I've been working in Washington, D.C., for close to four years now, with a summer sabbatical thrown in this year. Prior to my across the pond commute, I worked for 10-plus years for two non-profit organizations that were big parts of the Eastern Shore community. My job kept me dialed in, whereas the past four years have kept me tuned out. Though I live here, our girls go to school and play youth sports here, I haven't felt connected.
That's why I can't thank Eastern Shore Savvy enough. The two articles I write for them each month have helped me reconnect. I've caught up with an iconic high school teacher; dug into the history of the church I grew up in; and explored the tradition of Oxford's Town Creek Christmas lights.
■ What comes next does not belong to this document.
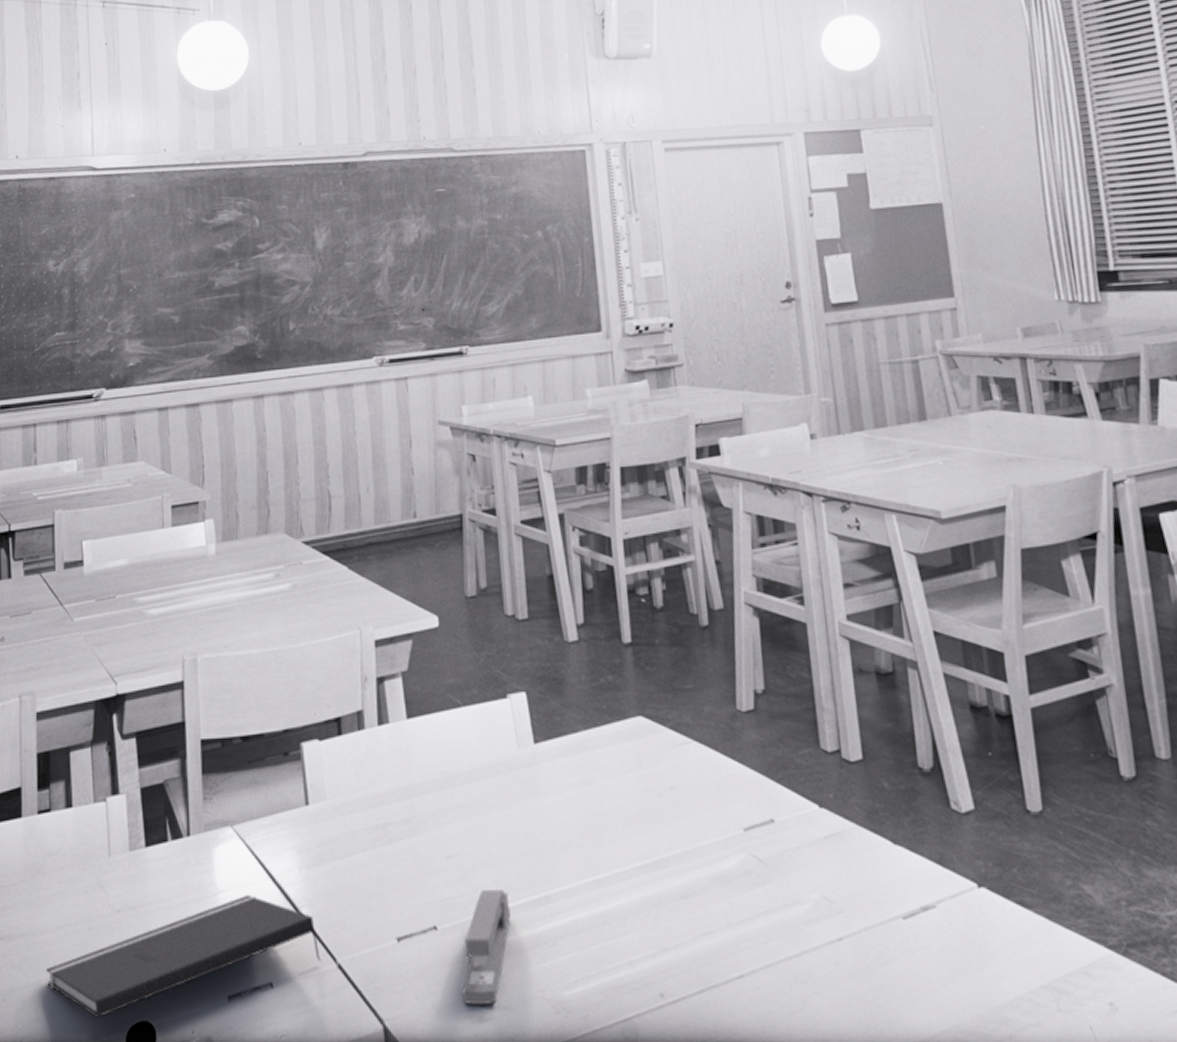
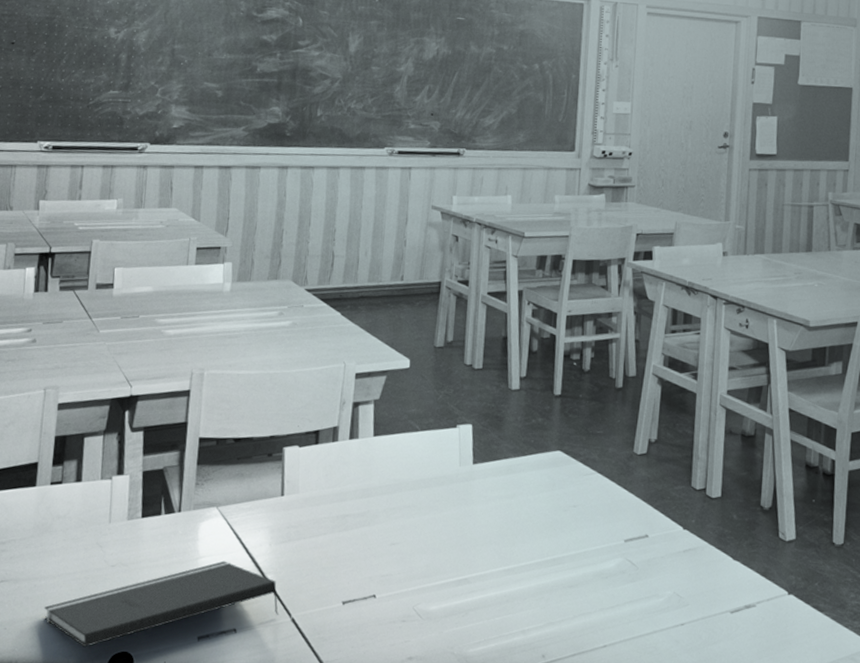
stapler: present [462,890,511,1004] -> none [389,571,436,655]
Here's a working list of the people and places I've written about.
These are stories I probably wouldn't have written. They don't really fit into the local paper, and working full-time in DC, I'm not about to go shopping story ideas around. And with every interview, rekindling connections with people and places, I feel more a part of what's going on around me. I'm exploring things I'm curious about and maybe telling stories that wouldn't be told otherwise.
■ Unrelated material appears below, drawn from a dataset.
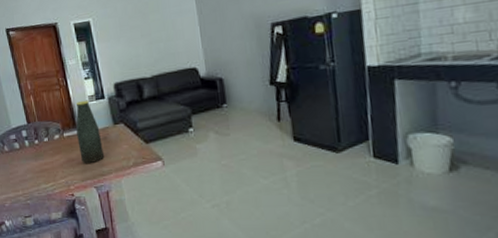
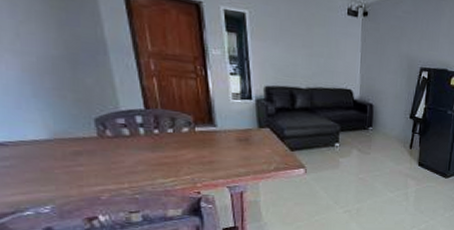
bottle: present [75,100,105,163] -> none [212,96,244,163]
I'm feeling more rooted. And more like a storyteller. Amen.
Thursday, December 12, 2013
I wake up between 4:00 and 4:30 a.m. I make coffee. I light the Christmas Tree. And after my first sip of caffeinated salvation, I sit down with Thomas Pynchon's "Mason & Dixon." Generally a chapter a morning. Each one is roughly between five and 12 pages. I've just past the 300 page mark. Come evening, I grab for Kevin Barry's "Dark Lies the Island," as my brain isn't suited for Pynchon at the end of the day (the link is to The Millions interview with Kevin Barry, which is one of the great writer interviews you will ever read. We will discuss another time).
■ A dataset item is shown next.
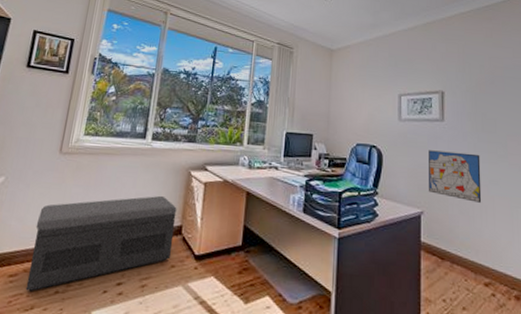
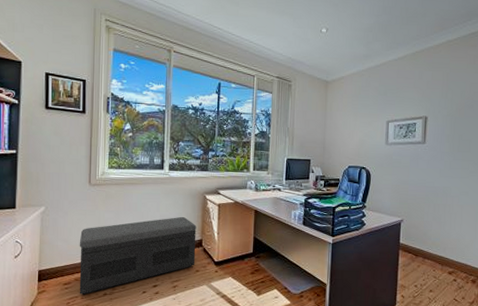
wall art: present [429,150,482,203] -> none [409,169,454,211]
A friend recently professed his preference for Raymond Chandler over Pynchon. I understand. I dig them both, though I'm no expert. I've read Chandler's "The Big Sleep" and this is my first Pynchon. But the two certainly set about their business differently.
Reading Pynchon is going off road. You aren't following a paved road, a well-maintained trail, or even a backwoods singletrack. He's leading you through the wilderness, into Terra Incognita. That is likely part of the point with "Mason & Dixon," where the riff is man's drawing of boundaries, of trying to record, chart, make sense of the wider world, the stars, the universe. The book and my mind both wander. I like wandering.
Raymond Chandler is a man at home with a pipe. His plots and characters drive his stories. He elevated the detective story to literary status. I flew through "The Big Sleep." Chandler gives his readers a map. Or at least hints at a map. Reading Chandler is an adventure, albeit a different sort from reading Pynchon. That's not to say that Chandler is formulaic, he is brilliant. And I can't get enough his notion about technique vs. ideas, "The moment a man begins to talk about technique, that's proof that he is fresh out of ideas." His letters read like essays.
At present, I am wandering America in the 1700s with Pynchon, Mason and Dixon. I've got Chandler's "The Long Goodbye" on my list of next books to read. There is time in the mind for off road adventures and grand prix.